Иванъ Ивановичъ переминался съ видимымъ смущеніемъ.
"- Что случилось? говорите!
"- На конюшнѣ у насъ не ладно, ваше превосходительство. Лошадь одна ногу сломала.
"- Которая?
"- Красавка, чуть слышно произнесъ управитель.
"Я вскрикнула…
"- Такъ! воскликнулъ въ свою очередь батюшка, гнѣвно ударяя себя рукой по колѣну. — Какъ случилось?
"- Все черезъ того же разбойника Геннадія, отвѣчалъ съ сердцемъ управитель. — Я уже докладывалъ вашему превосходительству: это звѣрь какой-то, а не человѣкъ. Съ нимъ надо строго поступить.

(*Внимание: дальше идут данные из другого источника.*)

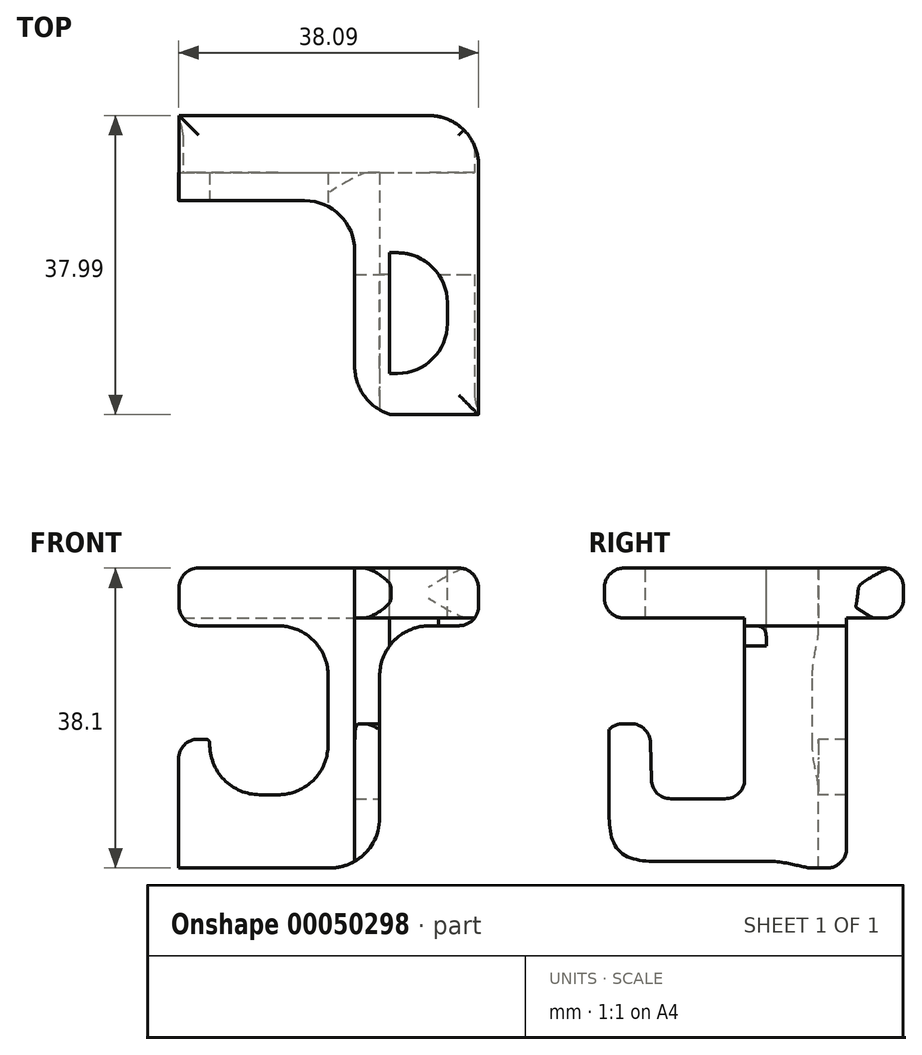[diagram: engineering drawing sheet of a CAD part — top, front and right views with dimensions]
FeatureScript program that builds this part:
annotation { "Feature Type Name" : "Feature", "Feature Type Description" : "" }
export const myFeature = defineFeature(function(context is Context, id is Id, definition is map)
    precondition{}
    {
        {
            var Q0;
            Q0=qCreatedBy(makeId("Front.planeOp"),FACE);
            var sketch = newSketch(context, id + "F0", { "sketchPlane" : qUnion([Q0])});
            skLineSegment(sketch, "E0", {"start": v(0, 0) * mm, "end": v(38.1, 0) * mm});
            skLineSegment(sketch, "E1", {"start": v(38.1, 0) * mm, "end": v(38.1, 38.1) * mm});
            skLineSegment(sketch, "E2", {"start": v(38.1, 38.1) * mm, "end": v(0, 38.1) * mm});
            skLineSegment(sketch, "E3", {"start": v(0, 38.1) * mm, "end": v(0, 0) * mm});
            skSolve(sketch);
        }
        {
            var Q0;
            Q0 = qSketchRegion(id + "F0", true);
            extrude(context, id + "F1", {"entities" : qUnion([Q0]), "depth" : 38.1 * mm});
        }
        {
            var Q0;
            Q0=qCreatedBy(makeId("Top.planeOp"),FACE);
            cPlane(context, id + "F2", {"entities" : qUnion([Q0]), "cplaneType" : CPlaneType.OFFSET, "offset" : 38.1 * mm, "width" : 152.4 * mm, "height" : 152.4 * mm});
        }
        {
            var Q0;
            Q0=qCreatedBy(makeId("Front.planeOp"),FACE);
            cPlane(context, id + "F3", {"entities" : qUnion([Q0]), "cplaneType" : CPlaneType.OFFSET, "offset" : 38.1 * mm, "width" : 152.4 * mm, "height" : 152.4 * mm});
        }
        {
            var Q0;
            Q0=qCreatedBy(makeId("Right.planeOp"),FACE);
            cPlane(context, id + "F4", {"entities" : qUnion([Q0]), "cplaneType" : CPlaneType.OFFSET, "offset" : 38.1 * mm, "width" : 152.4 * mm, "height" : 152.4 * mm});
        }
        {
            var Q0;
            Q0=qCreatedBy(id+"F3.planeOp",FACE);
            var sketch = newSketch(context, id + "F5", { "sketchPlane" : qUnion([Q0])});
            skLineSegment(sketch, "E4.bottom", {"start": v(0, 0) * mm, "end": v(38.1, 0) * mm});
            skLineSegment(sketch, "E4.top", {"start": v(0, 38.1) * mm, "end": v(38.1, 38.1) * mm});
            skLineSegment(sketch, "E4.left", {"start": v(0, 0) * mm, "end": v(0, 38.1) * mm});
            skLineSegment(sketch, "E4.right", {"start": v(38.1, 0) * mm, "end": v(38.1, 38.1) * mm});
            skPoint(sketch, "E5.startSnap0", {"position": v(19.05, 38.1) * mm});
            skLineSegment(sketch, "E6", {"start": v(2.51, 30.77) * mm, "end": v(12.05, 30.77) * mm});
            skLineSegment(sketch, "E7", {"start": v(12.05, 30.77) * mm, "end": v(12.63, 30.77) * mm});
            skLineSegment(sketch, "E8", {"start": v(18.98, 24.42) * mm, "end": v(18.98, 15.66) * mm});
            skLineSegment(sketch, "E9", {"start": v(12.63, 9.3) * mm, "end": v(11.17, 9.3) * mm});
            skLineSegment(sketch, "E10", {"start": v(4, 0) * mm, "end": v(19.18, 0) * mm});
            skLineSegment(sketch, "E11", {"start": v(25.53, 6.35) * mm, "end": v(25.53, 24.42) * mm});
            skLineSegment(sketch, "E12", {"start": v(31.88, 30.77) * mm, "end": v(35.62, 30.77) * mm});
            skLineSegment(sketch, "E13.left", {"start": v(0, 38.1) * mm, "end": v(0, 0) * mm});
            skLineSegment(sketch, "E13.right", {"start": v(38.1, 38.1) * mm, "end": v(38.1, 0) * mm});
            skLineSegment(sketch, "E14", {"start": v(3.45, 16.36) * mm, "end": v(2.47, 16.36) * mm});
            skLineSegment(sketch, "E15", {"start": v(0, 13.89) * mm, "end": v(0, 0) * mm});
            skLineSegment(sketch, "E16", {"start": v(11.17, 9.3) * mm, "end": v(10.3, 9.3) * mm});
            skPoint(sketch, "E17.visualSharp", {"position": v(4, 9.3) * mm});
            skArc(sketch, "E17.filletArc", {"start": v(3.96, 15.84) * mm, "mid": v(5.75, 11.23) * mm, "end": v(10.3, 9.3) * mm});
            skPoint(sketch, "E18.visualSharp", {"position": v(18.98, 9.3) * mm});
            skArc(sketch, "E18.filletArc", {"start": v(12.63, 9.3) * mm, "mid": v(17.12, 11.17) * mm, "end": v(18.98, 15.66) * mm});
            skPoint(sketch, "E19.visualSharp", {"position": v(25.53, 0) * mm});
            skArc(sketch, "E19.filletArc", {"start": v(19.18, 0) * mm, "mid": v(23.67, 1.86) * mm, "end": v(25.53, 6.35) * mm});
            skPoint(sketch, "E20.visualSharp", {"position": v(18.98, 30.77) * mm});
            skArc(sketch, "E20.filletArc", {"start": v(18.98, 24.42) * mm, "mid": v(17.12, 28.91) * mm, "end": v(12.63, 30.77) * mm});
            skPoint(sketch, "E21.visualSharp", {"position": v(25.53, 30.77) * mm});
            skArc(sketch, "E21.filletArc", {"start": v(31.88, 30.77) * mm, "mid": v(27.4, 28.91) * mm, "end": v(25.53, 24.42) * mm});
            skPoint(sketch, "E22.visualSharp", {"position": v(0, 16.36) * mm});
            skArc(sketch, "E22.filletArc", {"start": v(2.47, 16.36) * mm, "mid": v(0.72, 15.63) * mm, "end": v(0, 13.89) * mm});
            skLineSegment(sketch, "E23", {"start": v(0.04, 33.24) * mm, "end": v(0.04, 35.63) * mm});
            skLineSegment(sketch, "E24", {"start": v(2.51, 38.1) * mm, "end": v(35.6, 38.1) * mm});
            skLineSegment(sketch, "E25", {"start": v(38.07, 35.65) * mm, "end": v(38.1, 33.27) * mm});
            skPoint(sketch, "E26.visualSharp", {"position": v(0.04, 30.77) * mm});
            skArc(sketch, "E26.filletArc", {"start": v(0.04, 33.24) * mm, "mid": v(0.77, 31.5) * mm, "end": v(2.51, 30.77) * mm});
            skPoint(sketch, "E27.visualSharp", {"position": v(38.12, 30.77) * mm});
            skArc(sketch, "E27.filletArc", {"start": v(35.62, 30.77) * mm, "mid": v(37.38, 31.5) * mm, "end": v(38.1, 33.27) * mm});
            skPoint(sketch, "E28.visualSharp", {"position": v(38.04, 38.1) * mm});
            skArc(sketch, "E28.filletArc", {"start": v(38.07, 35.65) * mm, "mid": v(37.34, 37.39) * mm, "end": v(35.6, 38.1) * mm});
            skPoint(sketch, "E29.visualSharp", {"position": v(0.04, 38.1) * mm});
            skArc(sketch, "E29.filletArc", {"start": v(2.51, 38.1) * mm, "mid": v(0.77, 37.38) * mm, "end": v(0.04, 35.63) * mm});
            skPoint(sketch, "E30.visualSharp", {"position": v(4, 16.36) * mm});
            skArc(sketch, "E30.filletArc", {"start": v(3.96, 15.84) * mm, "mid": v(3.81, 16.2) * mm, "end": v(3.45, 16.36) * mm});
            skSolve(sketch);
        }
        {
            var Q0;
            Q0=qCreatedBy(id+"F4.planeOp",FACE);
            var sketch = newSketch(context, id + "F6", { "sketchPlane" : qUnion([Q0])});
            skLineSegment(sketch, "E31", {"start": v(-29.2, 31.75) * mm, "end": v(-20.19, 31.75) * mm});
            skLineSegment(sketch, "E32", {"start": v(-34.61, 18.32) * mm, "end": v(-35.63, 18.32) * mm});
            skLineSegment(sketch, "E33", {"start": v(-38.1, 15.85) * mm, "end": v(-38.1, 2.47) * mm});
            skLineSegment(sketch, "E34", {"start": v(-35.63, 0) * mm, "end": v(-9.72, 0) * mm});
            skLineSegment(sketch, "E35", {"start": v(-7.25, 2.47) * mm, "end": v(-7.25, 31.75) * mm});
            skLineSegment(sketch, "E36", {"start": v(-7.25, 31.75) * mm, "end": v(-2.47, 31.75) * mm});
            skLineSegment(sketch, "E37", {"start": v(0, 34.22) * mm, "end": v(0, 35.63) * mm});
            skLineSegment(sketch, "E38", {"start": v(-2.47, 38.1) * mm, "end": v(-35.52, 38.1) * mm});
            skLineSegment(sketch, "E39", {"start": v(-38, 35.63) * mm, "end": v(-38, 34.22) * mm});
            skLineSegment(sketch, "E40", {"start": v(-35.52, 31.75) * mm, "end": v(-29.2, 31.75) * mm});
            skLineSegment(sketch, "E41", {"start": v(-20.19, 31.75) * mm, "end": v(-20.19, 11.27) * mm});
            skLineSegment(sketch, "E42", {"start": v(-22.66, 8.8) * mm, "end": v(-29.57, 8.8) * mm});
            skLineSegment(sketch, "E43", {"start": v(-32.04, 11.21) * mm, "end": v(-32.14, 15.9) * mm});
            skPoint(sketch, "E44.visualSharp", {"position": v(-38, 31.75) * mm});
            skArc(sketch, "E44.filletArc", {"start": v(-38, 34.22) * mm, "mid": v(-37.27, 32.47) * mm, "end": v(-35.52, 31.75) * mm});
            skPoint(sketch, "E45.visualSharp", {"position": v(-38, 38.1) * mm});
            skArc(sketch, "E45.filletArc", {"start": v(-35.52, 38.1) * mm, "mid": v(-37.27, 37.38) * mm, "end": v(-38, 35.63) * mm});
            skPoint(sketch, "E46.visualSharp", {"position": v(0, 31.75) * mm});
            skArc(sketch, "E46.filletArc", {"start": v(-2.47, 31.75) * mm, "mid": v(-0.72, 32.47) * mm, "end": v(0, 34.22) * mm});
            skPoint(sketch, "E47.visualSharp", {"position": v(0, 38.1) * mm});
            skArc(sketch, "E47.filletArc", {"start": v(0, 35.63) * mm, "mid": v(-0.72, 37.38) * mm, "end": v(-2.47, 38.1) * mm});
            skPoint(sketch, "E48.visualSharp", {"position": v(-7.25, 0) * mm});
            skArc(sketch, "E48.filletArc", {"start": v(-9.72, 0) * mm, "mid": v(-7.97, 0.72) * mm, "end": v(-7.25, 2.47) * mm});
            skPoint(sketch, "E49.visualSharp", {"position": v(-20.19, 8.8) * mm});
            skArc(sketch, "E49.filletArc", {"start": v(-22.66, 8.8) * mm, "mid": v(-20.91, 9.52) * mm, "end": v(-20.19, 11.27) * mm});
            skPoint(sketch, "E50.visualSharp", {"position": v(-31.99, 8.8) * mm});
            skArc(sketch, "E50.filletArc", {"start": v(-32.04, 11.21) * mm, "mid": v(-31.3, 9.5) * mm, "end": v(-29.57, 8.8) * mm});
            skPoint(sketch, "E51.visualSharp", {"position": v(-32.2, 18.32) * mm});
            skArc(sketch, "E51.filletArc", {"start": v(-32.14, 15.9) * mm, "mid": v(-32.88, 17.61) * mm, "end": v(-34.61, 18.32) * mm});
            skPoint(sketch, "E52.visualSharp", {"position": v(-38.1, 18.32) * mm});
            skArc(sketch, "E52.filletArc", {"start": v(-35.63, 18.32) * mm, "mid": v(-37.38, 17.6) * mm, "end": v(-38.1, 15.85) * mm});
            skPoint(sketch, "E53.visualSharp", {"position": v(-38.1, 0) * mm});
            skArc(sketch, "E53.filletArc", {"start": v(-38.1, 2.47) * mm, "mid": v(-37.38, 0.72) * mm, "end": v(-35.63, 0) * mm});
            skLineSegment(sketch, "E54.bottom", {"start": v(-38.1, 0) * mm, "end": v(0, 0) * mm});
            skLineSegment(sketch, "E54.top", {"start": v(-38.1, 38.1) * mm, "end": v(0, 38.1) * mm});
            skLineSegment(sketch, "E54.left", {"start": v(-38.1, 0) * mm, "end": v(-38.1, 38.1) * mm});
            skLineSegment(sketch, "E54.right", {"start": v(0, 0) * mm, "end": v(0, 38.1) * mm});
            skSolve(sketch);
        }
        {
            var Q0;
            Q0=makeQuery(id+"F6.imprint","IMPRINT",FACE,{"disambiguationData":[TD([[makeQuery(id+"F6.imprint","IMPRINT",EDGE,{"derivedFrom":sQuery(id+"F6.wireOp",EDGE,"E31")}),-1.0]])]});
            var Q1;
            Q1=makeQuery(id+"F6.imprint","IMPRINT",FACE,{"disambiguationData":[TD([[makeQuery(id+"F6.imprint","IMPRINT",EDGE,{"derivedFrom":sQuery(id+"F6.wireOp",EDGE,"E35")}),-1.0]])]});
            var Q2;
            {var subQ0=sQuery(id+"F6.wireOp",EDGE,"E47.filletArc");Q2=makeQuery(id+"F6.imprint","IMPRINT",FACE,{"disambiguationData":[TD([[makeQuery(id+"F6.imprint","IMPRINT",EDGE,{"derivedFrom":subQ0}),-1.0]])]});}
            var Q3;
            {var subQ0=sQuery(id+"F6.wireOp",EDGE,"E53.filletArc");Q3=makeQuery(id+"F6.imprint","IMPRINT",FACE,{"disambiguationData":[TD([[makeQuery(id+"F6.imprint","IMPRINT",EDGE,{"derivedFrom":subQ0}),-1.0]])]});}
            extrude(context, id + "F7", {"entities" : qUnion([Q0, Q1, Q2, Q3]), "operationType" : NewBodyOperationType.REMOVE, "oppositeDirection" : true, "depth" : 38.1 * mm});
        }
        {
            var Q0;
            Q0=makeQuery(id+"F5.imprint","IMPRINT",FACE,{"disambiguationData":[TD([[makeQuery(id+"F5.imprint","IMPRINT",EDGE,{"derivedFrom":sQuery(id+"F5.wireOp",EDGE,"E6")}),-1.0]])]});
            var Q1;
            Q1=makeQuery(id+"F5.imprint","IMPRINT",FACE,{"disambiguationData":[TD([[makeQuery(id+"F5.imprint","IMPRINT",EDGE,{"derivedFrom":sQuery(id+"F5.wireOp",EDGE,"E11")}),-1.0]])]});
            extrude(context, id + "F8", {"entities" : qUnion([Q0, Q1]), "operationType" : NewBodyOperationType.REMOVE, "oppositeDirection" : true, "depth" : 38.1 * mm});
        }
        {
            var Q0;
            Q0=qCreatedBy(id+"F2.planeOp",FACE);
            var sketch = newSketch(context, id + "F9", { "sketchPlane" : qUnion([Q0])});
            skLineSegment(sketch, "E55", {"start": v(0, -10.83) * mm, "end": v(16.01, -10.83) * mm});
            skLineSegment(sketch, "E56", {"start": v(38.1, -38.24) * mm, "end": v(38.1, -6.35) * mm});
            skLineSegment(sketch, "E57", {"start": v(31.75, 0) * mm, "end": v(0, 0) * mm});
            skLineSegment(sketch, "E58", {"start": v(0, 0) * mm, "end": v(0, -10.83) * mm});
            skLineSegment(sketch, "E59", {"start": v(22.36, -17.18) * mm, "end": v(22.36, -31.7) * mm});
            skPoint(sketch, "E60.visualSharp", {"position": v(22.36, -10.83) * mm});
            skArc(sketch, "E60.filletArc", {"start": v(22.36, -17.18) * mm, "mid": v(20.5, -12.7) * mm, "end": v(16.01, -10.83) * mm});
            skPoint(sketch, "E61.visualSharp", {"position": v(22.36, -49.51) * mm});
            skPoint(sketch, "E62.visualSharp", {"position": v(38.1, 0) * mm});
            skArc(sketch, "E62.filletArc", {"start": v(38.1, -6.35) * mm, "mid": v(36.24, -1.86) * mm, "end": v(31.75, 0) * mm});
            skLineSegment(sketch, "E63", {"start": v(26.79, -17.44) * mm, "end": v(26.79, -32.76) * mm});
            skLineSegment(sketch, "E64", {"start": v(26.79, -32.76) * mm, "end": v(27.79, -32.76) * mm});
            skLineSegment(sketch, "E65", {"start": v(34.14, -26.4) * mm, "end": v(34.14, -23.79) * mm});
            skLineSegment(sketch, "E66", {"start": v(27.79, -17.44) * mm, "end": v(26.79, -17.44) * mm});
            skPoint(sketch, "E67.visualSharp", {"position": v(34.14, -17.44) * mm});
            skArc(sketch, "E67.filletArc", {"start": v(34.14, -23.79) * mm, "mid": v(32.28, -19.3) * mm, "end": v(27.79, -17.44) * mm});
            skPoint(sketch, "E68.visualSharp", {"position": v(34.14, -32.76) * mm});
            skArc(sketch, "E68.filletArc", {"start": v(27.79, -32.76) * mm, "mid": v(32.28, -30.9) * mm, "end": v(34.14, -26.4) * mm});
            skLineSegment(sketch, "E69", {"start": v(31.75, 0) * mm, "end": v(38.1, 0) * mm});
            skLineSegment(sketch, "E70", {"start": v(38.1, -6.35) * mm, "end": v(38.1, 0) * mm});
            skLineSegment(sketch, "E71", {"start": v(0, 0) * mm, "end": v(0, -38.3) * mm});
            skLineSegment(sketch, "E72", {"start": v(0, -38.3) * mm, "end": v(0.83, -38.24) * mm});
            skLineSegment(sketch, "E73.bottom", {"start": v(38.1, 0) * mm, "end": v(0, 0) * mm});
            skLineSegment(sketch, "E73.top", {"start": v(38.1, 0) * mm, "end": v(0, 0) * mm});
            skLineSegment(sketch, "E73.left", {"start": v(38.1, 0) * mm, "end": v(38.1, 0) * mm});
            skLineSegment(sketch, "E73.right", {"start": v(0, 0) * mm, "end": v(0, 0) * mm});
            skLineSegment(sketch, "E74.bottom", {"start": v(0, -38.3) * mm, "end": v(38.1, -38.3) * mm});
            skLineSegment(sketch, "E74.top", {"start": v(0, -38.24) * mm, "end": v(38.1, -38.24) * mm});
            skLineSegment(sketch, "E74.left", {"start": v(0, -38.3) * mm, "end": v(0, -38.24) * mm});
            skLineSegment(sketch, "E74.right", {"start": v(38.1, -38.3) * mm, "end": v(38.1, -38.24) * mm});
            skLineSegment(sketch, "E75.top", {"start": v(38.1, -38.24) * mm, "end": v(0, -38.24) * mm});
            skLineSegment(sketch, "E75.left", {"start": v(38.1, 0) * mm, "end": v(38.1, -38.24) * mm});
            skLineSegment(sketch, "E75.right", {"start": v(0, 0) * mm, "end": v(0, -38.24) * mm});
            skLineSegment(sketch, "E76", {"start": v(22.36, -31.7) * mm, "end": v(22.36, -31.89) * mm});
            skLineSegment(sketch, "E77", {"start": v(28.71, -38.24) * mm, "end": v(38.1, -38.24) * mm});
            skPoint(sketch, "E78.visualSharp", {"position": v(22.36, -38.24) * mm});
            skArc(sketch, "E78.filletArc", {"start": v(22.36, -31.89) * mm, "mid": v(24.22, -36.38) * mm, "end": v(28.71, -38.24) * mm});
            skSolve(sketch);
        }
        {
            var Q0;
            Q0=makeQuery(id+"F9.imprint","IMPRINT",FACE,{"disambiguationData":[TD([[makeQuery(id+"F9.imprint","IMPRINT",EDGE,{"derivedFrom":sQuery(id+"F9.wireOp",EDGE,"E63")}),1.0]])]});
            var Q1;
            Q1=makeQuery(id+"F9.imprint","IMPRINT",FACE,{"disambiguationData":[TD([[makeQuery(id+"F9.imprint","IMPRINT",EDGE,{"derivedFrom":sQuery(id+"F9.wireOp",EDGE,"E62.filletArc")}),-1.0]])]});
            var Q2;
            Q2=makeQuery(id+"F9.imprint","IMPRINT",FACE,{"disambiguationData":[TD([[makeQuery(id+"F9.imprint","IMPRINT",EDGE,{"derivedFrom":sQuery(id+"F9.wireOp",EDGE,"E55")}),-1.0]])]});
            extrude(context, id + "F10", {"entities" : qUnion([Q0, Q1, Q2]), "operationType" : NewBodyOperationType.REMOVE, "oppositeDirection" : true, "depth" : 38.1 * mm});
        }
    });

"И взволнованнымъ голосомъ Фрейманъ разсказалъ, что, получивъ отъ батюшки приказаніе относительно послѣобѣденной прогулки, онъ призвалъ старшаго конюха Акима, такъ какъ берейторъ уѣхалъ въ городъ, и поручилъ ему погонять Красавку на кордѣ съ полчаса; самъ же поѣхалъ въ поле. Акимъ отправился въ конюшню исполнить порученіе, но тамъ былъ товарищъ его Геннадій, въ отдѣленіи котораго стояла Красавка, и потому онъ почелъ для себя обиднымъ отдать ее въ руки другаго. У нихъ завязался споръ, кончившійся тѣмъ, что Геннадій сшибъ Акима кулакомъ съ ногъ, а самъ взнуздалъ поскорѣе Красавку и вывелъ ее на площадку. Молодая, нѣжная лошадь, испуганная всѣмъ этимъ кривомъ, выведенная изъ темноты прямо на солнечный свѣтъ, заартачилась и взвилась на заднихъ ногахъ.